Kelley’s online program is ranked No. 2 by both P&Q and U.S. News & World Report. Its full-time program is ranked 21st and 27th, respectively. As far as admissions data discrepancies between online and full-time MBA programs, the Bloomington school is unremarkable: a 40-point gap in acceptance rate (75% online, 35% FT), a 38-point gap in average GMAT scores (639 online, 677 FT), and basically identical average GPA scores (3.40 versus 3.38). A similar case can be found at most of the 25 schools ranked by P&Q, and the reason is no mystery to Soni.

“The way the process works, they come in and they inquire and we talk to them,” he says of potential online applicants. “Talking could be as short as 45 minutes or an hour, or it can linger on for several days — they may want to come back and talk to a faculty member or department of their interest. So it tends to be a little more prolonged, and these students tend to know what they’re looking for. And if the fit is there, they go ahead and apply. So the number of applications tend to be fewer that way, and the acceptances tend to be higher, because they’ve already gone through that self-selection process.”

WILD SWINGS IN DATA FROM TOP OF RANKING TO BOTTOM

Soni notes that a real difference between schools’ online programs is in volume of GMAT scores submitted. For Indiana Kelley, 86% of online applicants submitted GMATs; for rival UNC, only 14% did. And the numbers fluctuate wildly throughout the P&Q ranking. At No. 1 CMU Tepper, 88% of applicants submit GMAT scores; at No. 8, the University of Massachusetts-Amherst Isenberg School of Management, only 23% do. No. 5 North Dakota gets GMATs from 72% of applicants, but No. 12 University of Delaware Lerner College of Business and Economics only gets them from 7%. Northeastern University’s D’Amore-McKim School of Business, at No. 16, doesn’t require them at all. Nor does the Rochester Institute of Technology’s Saunders College of Business (No. 13), the Ohio University College of Business (No. 15), or the College of Business at Southern Illinois University-Carbondale (No. 24).

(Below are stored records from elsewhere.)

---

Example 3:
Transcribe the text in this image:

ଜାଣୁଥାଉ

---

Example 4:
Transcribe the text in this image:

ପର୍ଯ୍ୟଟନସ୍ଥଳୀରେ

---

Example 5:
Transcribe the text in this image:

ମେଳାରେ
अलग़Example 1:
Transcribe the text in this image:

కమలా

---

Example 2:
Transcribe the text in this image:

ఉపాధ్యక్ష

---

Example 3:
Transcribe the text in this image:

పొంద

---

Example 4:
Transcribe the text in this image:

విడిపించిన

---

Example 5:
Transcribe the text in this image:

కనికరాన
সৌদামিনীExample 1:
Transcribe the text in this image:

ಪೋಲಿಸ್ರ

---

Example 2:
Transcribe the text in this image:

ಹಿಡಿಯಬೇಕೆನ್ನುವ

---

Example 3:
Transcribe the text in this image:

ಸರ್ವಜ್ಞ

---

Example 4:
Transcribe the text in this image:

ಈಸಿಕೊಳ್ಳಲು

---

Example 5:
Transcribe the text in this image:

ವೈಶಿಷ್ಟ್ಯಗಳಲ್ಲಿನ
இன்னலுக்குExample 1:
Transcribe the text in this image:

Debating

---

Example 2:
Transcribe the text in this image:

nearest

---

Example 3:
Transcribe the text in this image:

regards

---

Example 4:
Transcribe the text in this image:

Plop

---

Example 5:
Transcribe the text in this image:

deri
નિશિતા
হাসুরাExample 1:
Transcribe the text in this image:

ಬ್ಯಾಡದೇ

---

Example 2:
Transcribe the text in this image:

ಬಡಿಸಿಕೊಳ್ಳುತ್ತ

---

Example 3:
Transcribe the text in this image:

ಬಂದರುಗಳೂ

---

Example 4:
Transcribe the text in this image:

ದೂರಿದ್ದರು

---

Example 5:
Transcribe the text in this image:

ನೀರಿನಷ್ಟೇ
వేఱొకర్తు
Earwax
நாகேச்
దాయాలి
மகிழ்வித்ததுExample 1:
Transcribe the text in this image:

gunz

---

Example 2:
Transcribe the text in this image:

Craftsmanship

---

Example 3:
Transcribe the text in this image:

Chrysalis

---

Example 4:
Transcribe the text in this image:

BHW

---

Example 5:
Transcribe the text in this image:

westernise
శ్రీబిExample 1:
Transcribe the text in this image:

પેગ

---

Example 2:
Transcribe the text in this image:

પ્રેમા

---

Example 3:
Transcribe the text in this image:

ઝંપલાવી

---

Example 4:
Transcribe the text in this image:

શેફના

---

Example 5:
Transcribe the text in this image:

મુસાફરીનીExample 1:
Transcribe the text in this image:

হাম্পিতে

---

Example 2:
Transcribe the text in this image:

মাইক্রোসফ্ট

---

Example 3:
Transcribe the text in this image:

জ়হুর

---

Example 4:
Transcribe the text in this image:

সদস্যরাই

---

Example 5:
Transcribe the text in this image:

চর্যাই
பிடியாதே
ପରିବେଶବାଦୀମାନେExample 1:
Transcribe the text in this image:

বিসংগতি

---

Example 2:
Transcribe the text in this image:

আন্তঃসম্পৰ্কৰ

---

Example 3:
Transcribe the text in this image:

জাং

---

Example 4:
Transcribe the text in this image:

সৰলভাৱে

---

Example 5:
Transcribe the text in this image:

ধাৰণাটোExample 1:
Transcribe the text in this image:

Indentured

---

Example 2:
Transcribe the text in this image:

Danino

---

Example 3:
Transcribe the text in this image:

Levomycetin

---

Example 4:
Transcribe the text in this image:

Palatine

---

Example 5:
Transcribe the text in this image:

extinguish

Speaking of Northeastern, the biggest drop in acceptance rate from online to full-time among the 25 schools ranked by P&Q was a 53-point differential at D’Amore-McKim (88% to 35%), followed by a 52-point drop at UMass-Amherst (85% to 33%). Leaving out the aforementioned five schools with no full-time MBA program, the smallest drop-off was at Louisiana State’s Ourso College of Business, with identical 55% acceptance rates; Southern Illinois had a 9-point difference, 80% for online versus 71% for full-time, and the University of Texas-Dallas Jindal School of Management — ranked No. 4 by P&Q and No. 6 by U.S. News — had a 10-point difference, 34% to 24%. (Texas’ 34% acceptance rate for its online MBA is also the lowest rate for any of the 25 ranked online programs.) Only one school had a higher acceptance rate for its full-time program than its online one: the University of North Dakota, where 79% of online MBA students were accepted from last fall’s applicant pool while 90% of full-time MBA students were admitted. But North Dakota only has nine students in its full-time MBA.

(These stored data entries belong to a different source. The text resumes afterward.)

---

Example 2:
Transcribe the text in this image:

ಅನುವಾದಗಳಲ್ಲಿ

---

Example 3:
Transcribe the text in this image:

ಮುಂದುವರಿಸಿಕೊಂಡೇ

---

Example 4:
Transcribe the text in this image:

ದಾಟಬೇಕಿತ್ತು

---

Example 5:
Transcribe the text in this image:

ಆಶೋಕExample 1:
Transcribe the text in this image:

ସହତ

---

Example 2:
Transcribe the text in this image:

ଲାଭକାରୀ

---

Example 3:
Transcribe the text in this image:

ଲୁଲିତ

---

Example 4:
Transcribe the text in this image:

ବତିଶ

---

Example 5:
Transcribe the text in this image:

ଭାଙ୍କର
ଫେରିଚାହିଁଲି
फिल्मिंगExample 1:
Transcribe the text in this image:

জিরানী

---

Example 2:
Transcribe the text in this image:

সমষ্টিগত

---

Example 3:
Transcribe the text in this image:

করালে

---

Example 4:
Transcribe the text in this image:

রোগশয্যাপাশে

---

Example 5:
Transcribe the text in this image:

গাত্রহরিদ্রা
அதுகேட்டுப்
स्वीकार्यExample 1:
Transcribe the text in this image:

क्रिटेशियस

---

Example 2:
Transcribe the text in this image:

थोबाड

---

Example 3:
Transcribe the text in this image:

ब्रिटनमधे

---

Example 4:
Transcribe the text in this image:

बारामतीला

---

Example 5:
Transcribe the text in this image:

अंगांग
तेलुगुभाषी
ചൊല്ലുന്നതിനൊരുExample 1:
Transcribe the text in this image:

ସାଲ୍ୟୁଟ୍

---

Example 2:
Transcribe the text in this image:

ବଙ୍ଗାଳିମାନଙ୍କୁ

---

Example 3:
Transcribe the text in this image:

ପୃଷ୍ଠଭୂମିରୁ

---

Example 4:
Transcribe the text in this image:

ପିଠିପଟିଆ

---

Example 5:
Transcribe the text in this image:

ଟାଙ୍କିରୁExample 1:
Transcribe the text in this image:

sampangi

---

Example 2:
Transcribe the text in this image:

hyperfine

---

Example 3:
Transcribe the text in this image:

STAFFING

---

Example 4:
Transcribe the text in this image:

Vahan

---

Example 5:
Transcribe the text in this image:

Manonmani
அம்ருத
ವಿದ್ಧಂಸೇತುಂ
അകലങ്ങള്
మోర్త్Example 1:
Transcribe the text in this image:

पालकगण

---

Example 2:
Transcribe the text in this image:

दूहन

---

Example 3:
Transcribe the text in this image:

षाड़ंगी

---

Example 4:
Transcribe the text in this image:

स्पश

The lowest acceptance rate for a full-time program among the top 25 schools ranked for their online MBA? The University of Florida’s Hough Graduate School of Business, at 14.9%. But Florida Hough’s online MBA, ranked No. 3 by P&Q and No. 6 by U.S. News, had a 46% acceptance rate — a difference of 31 points, one more than the average for the entire ranking.

Looking at the rest of the top 10 can be more illuminating than a broader view of all 25 schools, chiefly because there is a huge amount of real-life and real-data separation between No. 2 Indiana Kelley, for example, and the LeBow College of Business at Drexel University, ranked No. 22. But here again we see a major, if not as pronounced, gap: The average acceptance rate for the top 10 online MBA programs is 63%; for their full- and part-time counterparts, 37%, a difference of 26 points.